Dans le modèle que nous utilisons, la variabilité génétique est générée par des sélectionneurs professionnels, la sélection est menée conjointement avec des sélectionneurs, des techniciens et des paysans dans plusieurs fermes représentatives de différents environnements ciblés, et après quatre cycles de sélection et de tests, les meilleures sélections sont multipliées et cultivées par les agriculteurs ainsi qu’utilisées par des sélectionneurs dans d’autres cycles de recombinaison et de sélection.

 

Ainsi, d’un point de vue scientifique, le processus est similaire à un programme de sélection conventionnelle sauf pour trois grandes différences : a) les essais et la sélection se déroulent sur la ferme plutôt que dans une station, b) les principales décisions sont prises conjointement par les paysans et les sélectionneurs, c) le processus peut être mis en Ĺ“uvre de manière indépendante dans un grand nombre d’endroits dotés de conditions climatiques et agronomiques différentes.

 

Pour les cas où les variétés peuvent être diffusées à travers des systèmes officiels de distribution et de multiplication de semences, nous nous assurons qu’elles soient accompagnées d’un mécanisme de reconnaissance et de partage des avantages appropriés.

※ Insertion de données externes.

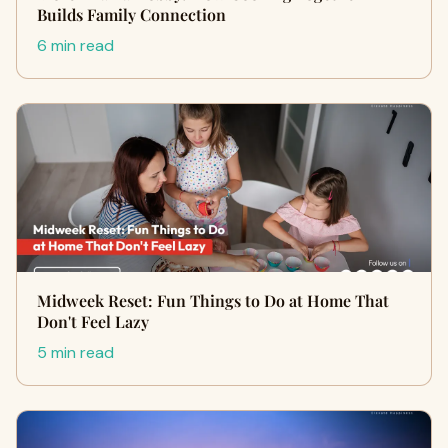
Builds Family Connection
6 min read
Midweek Reset: Fun Things to Do at Home That
Don't Feel Lazy
5 min read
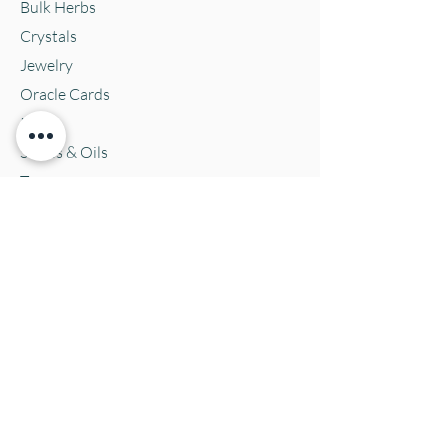
Bulk Herbs
Crystals
Jewelry
Oracle Cards
Pets
Salves & Oils
Teas
Tintures & Glycerins
Vitamins & Supplements
Location and Hours
152 E. Chestnut Street, Burli
ngton, WI
53105
Mon. 10-5
Tues. 10-5
Wed. 10-5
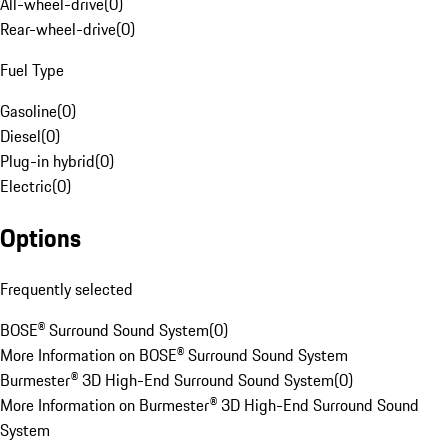
All-wheel-drive
(
0
)
Rear-wheel-drive
(
0
)
Fuel Type
Gasoline
(
0
)
Diesel
(
0
)
Plug-in hybrid
(
0
)
Electric
(
0
)
Options
Frequently selected
BOSE® Surround Sound System
(
0
)
More Information on BOSE® Surround Sound System
Burmester® 3D High-End Surround Sound System
(
0
)
More Information on Burmester® 3D High-End Surround Sound
System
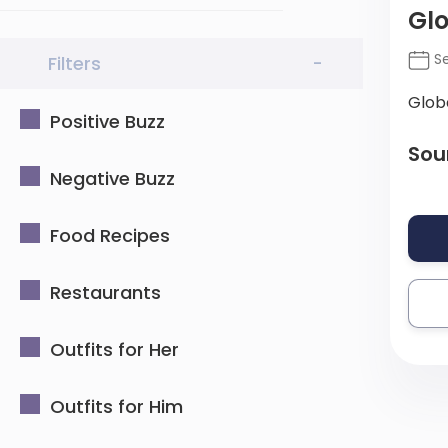
Gl
Se
Filters
-
Glob
Positive Buzz
Sou
Negative Buzz
Food Recipes
Restaurants
Outfits for Her
Outfits for Him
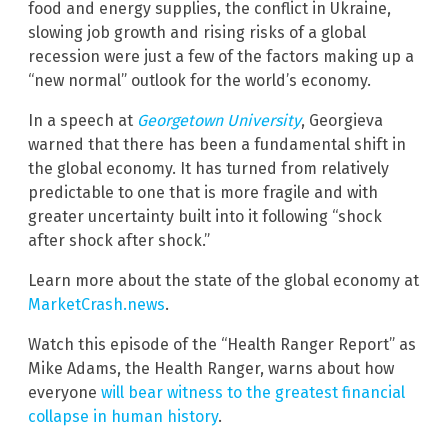
food and energy supplies, the conflict in Ukraine,
slowing job growth and rising risks of a global
recession were just a few of the factors making up a
“new normal” outlook for the world’s economy.
In a speech at
Georgetown University
, Georgieva
warned that there has been a fundamental shift in
the global economy. It has turned from relatively
predictable to one that is more fragile and with
greater uncertainty built into it following “shock
after shock after shock.”
Learn more about the state of the global economy at
MarketCrash.news
.
Watch this episode of the “Health Ranger Report” as
Mike Adams, the Health Ranger, warns about how
everyone
will bear witness to the greatest financial
collapse in human history
.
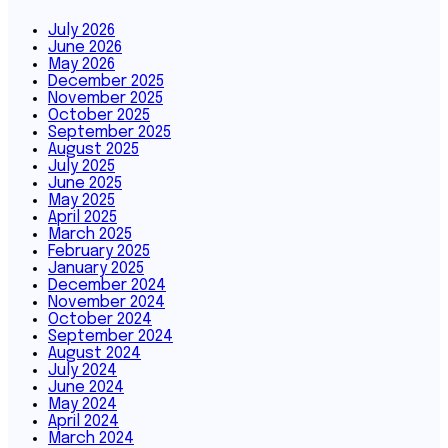
July 2026
June 2026
May 2026
December 2025
November 2025
October 2025
September 2025
August 2025
July 2025
June 2025
May 2025
April 2025
March 2025
February 2025
January 2025
December 2024
November 2024
October 2024
September 2024
August 2024
July 2024
June 2024
May 2024
April 2024
March 2024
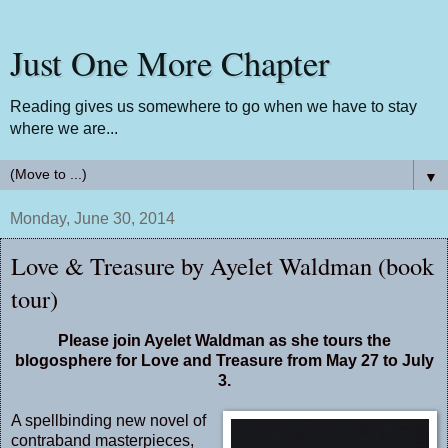
Just One More Chapter
Reading gives us somewhere to go when we have to stay
where we are...
▼
Monday, June 30, 2014
Love & Treasure by Ayelet Waldman (book
tour)
Please join Ayelet Waldman as she tours the
blogosphere for Love and Treasure from May 27 to July
3.
A spellbinding new novel of
contraband masterpieces,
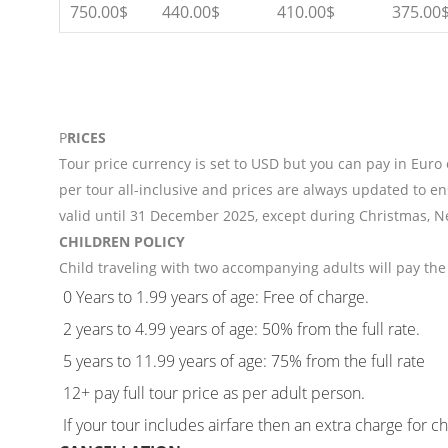
750.00$
440.00$
410.00$
375.00
P
RICES
Tour price currency is set to USD but you can pay in Euro
per tour all-inclusive and prices are always updated to en
valid until 31 December 2025, except during Christmas, N
CHILDREN POLICY
Child traveling with two accompanying adults will pay the 
0 Years to 1.99 years of age: Free of charge.
2 years to 4.99 years of age: 50% from the full rate.
5 years to 11.99 years of age: 75% from the full rate
12+ pay full tour price as per adult person.
If your tour includes airfare then an extra charge for c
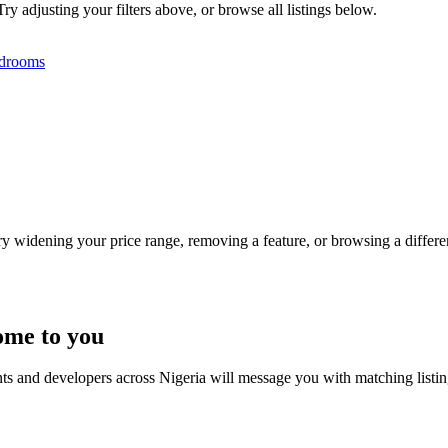
ry adjusting your filters above, or browse all listings below.
drooms
Try widening your price range, removing a feature, or browsing a differen
ome to you
nts and developers across Nigeria will message you with matching listi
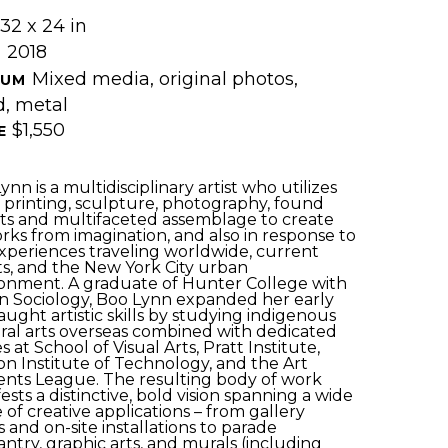
32 x 24 in
2018
 
Mixed media, original photos, 
UM 
, metal
$1,550
E 
nn is a multidisciplinary artist who utilizes 
, printing, sculpture, photography, found 
ts and multifaceted assemblage to create 
rks from imagination, and also in response to 
xperiences traveling worldwide, current 
s, and the New York City urban 
onment. A graduate of Hunter College with 
in Sociology, Boo Lynn expanded her early 
taught artistic skills by studying indigenous 
ral arts overseas combined with dedicated 
s at School of Visual Arts, Pratt Institute, 
on Institute of Technology, and the Art 
nts League. The resulting body of work 
ests a distinctive, bold vision spanning a wide 
 of creative applications – from gallery 
 and on-site installations to parade 
ntry, graphic arts, and murals (including 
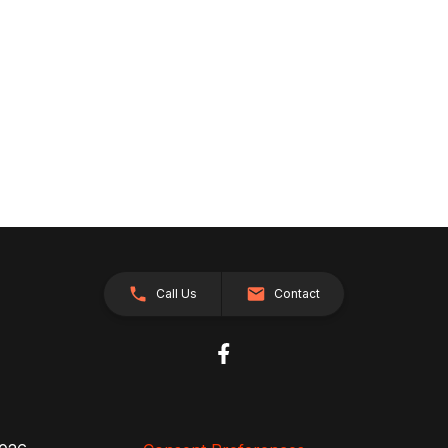
Call Us
Contact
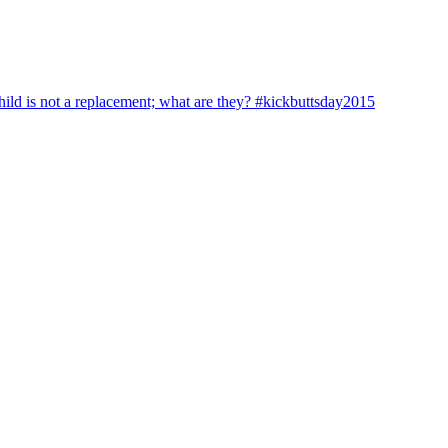
hild is not a replacement; what are they? #kickbuttsday2015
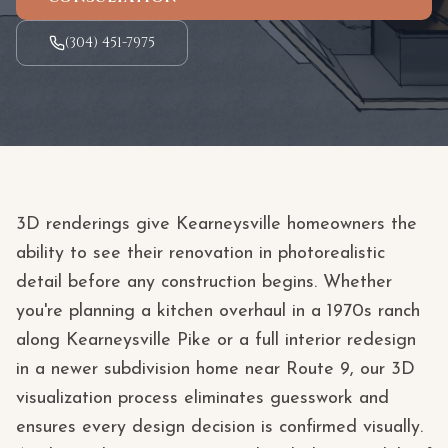
(304) 451-7975
3D renderings give Kearneysville homeowners the
ability to see their renovation in photorealistic
detail before any construction begins. Whether
you're planning a kitchen overhaul in a 1970s ranch
along Kearneysville Pike or a full interior redesign
in a newer subdivision home near Route 9, our 3D
visualization process eliminates guesswork and
ensures every design decision is confirmed visually.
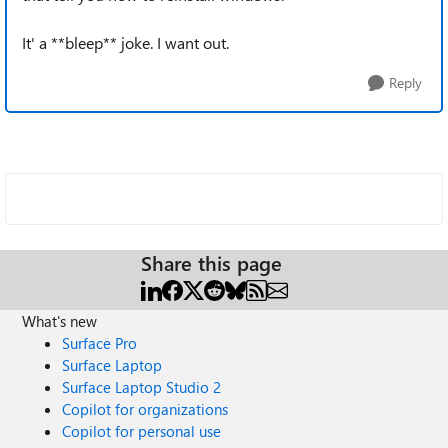
It' a **bleep** joke. I want out.
Reply
Share this page
What's new
Surface Pro
Surface Laptop
Surface Laptop Studio 2
Copilot for organizations
Copilot for personal use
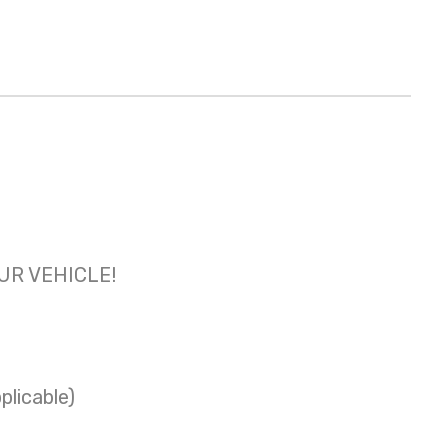
OUR VEHICLE!
plicable)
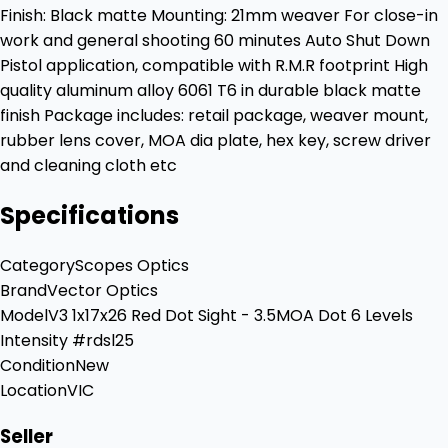
Finish: Black matte Mounting: 21mm weaver For close-in
work and general shooting 60 minutes Auto Shut Down
Pistol application, compatible with R.M.R footprint High
quality aluminum alloy 6061 T6 in durable black matte
finish Package includes: retail package, weaver mount,
rubber lens cover, MOA dia plate, hex key, screw driver
and cleaning cloth etc
Specifications
Category
Scopes Optics
Brand
Vector Optics
Model
V3 1x17x26 Red Dot Sight - 3.5MOA Dot 6 Levels
Intensity #rdsl25
Condition
New
Location
VIC
Seller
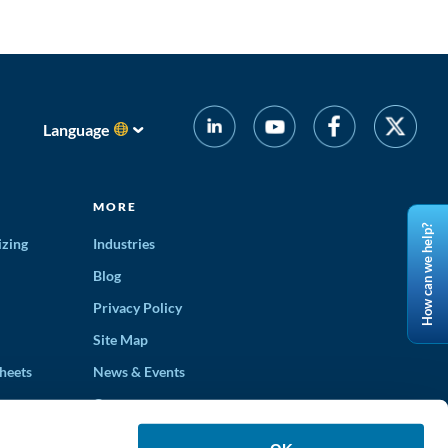
Language
MORE
How can we help?
izing
Industries
Blog
Privacy Policy
Site Map
heets
News & Events
Careers
ons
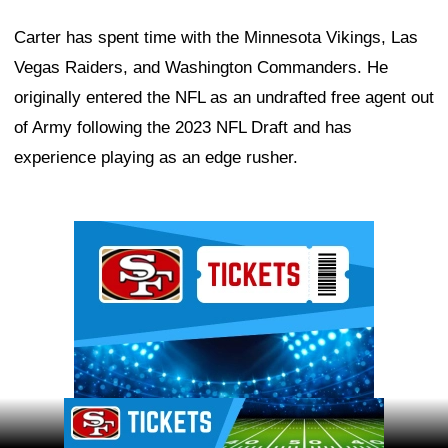
Carter has spent time with the Minnesota Vikings, Las
Vegas Raiders, and Washington Commanders. He
originally entered the NFL as an undrafted free agent out
of Army following the 2023 NFL Draft and has
experience playing as an edge rusher.
Ad Block
Ad Block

Dans les cas où les semences ne sont pas acceptées par des systèmes officiels de diffusion et de multiplication, la distribution et la multiplication des semences prometteuses sont transférées aux paysans dans le cadre de systèmes locaux de production de semences, au niveau des villages. Certains paysans ont également lancé des activités de commercialisation.

 

Des programmes utilisant différents variants de ce modèle de base (avec un nombre différent de variétés, de taille de lots, d’emplacements, de conception environnementale, etc.) sont actuellement en application en Syrie, Jordanie, Égypte, Algérie, Érythrée et Iran avec une grande gamme d’espèces, notamment de l’orge, du blé, des lentilles, des pois chiches et haricots faba.

 

Le modèle offre les avantages suivants : les variétés sont diffusées plus tôt que dans le cadre de la sélection conventionnelle, la distribution et la multiplication des semences se concentrent sur des variétés qui sont sûres d’être acceptables aux paysans, une augmentation de la biodiversité étant donné que différentes variétés sont sélectionnées dans divers emplacements, les variétés correspondent à la gestion agronomique que les paysans connaissent et qu’ils peuvent financièrement se permettre, par conséquent, ces variétés sont accessibles aux paysans les plus pauvres. Ces avantages sont particulièrement pertinents pour les pays en voie de développement où d’importants investissements réalisés dans le domaine de la sélection n’ont pas résulté dans une augmentation de la production, en particulier dans les environnements marginaux.

 

Au-delà des bénéfices économiques, la recherche participative offre un certain nombre d’avantages psychologiques, morales et éthiques qui sont la conséquence d’une autonomisation (empowerment) progressive des communautés paysannes. Ces avantages ont un impact sur leur vie au-delà des aspects agricoles.

 

En conclusion, la sélection participative, en tant qu’exemple de recherche orientée par la demande, donne la parole aux paysans, y compris ceux qui ont été traditionnellement les plus marginalisés, notamment les femmes, et elle élève la connaissance locale au niveau de la science.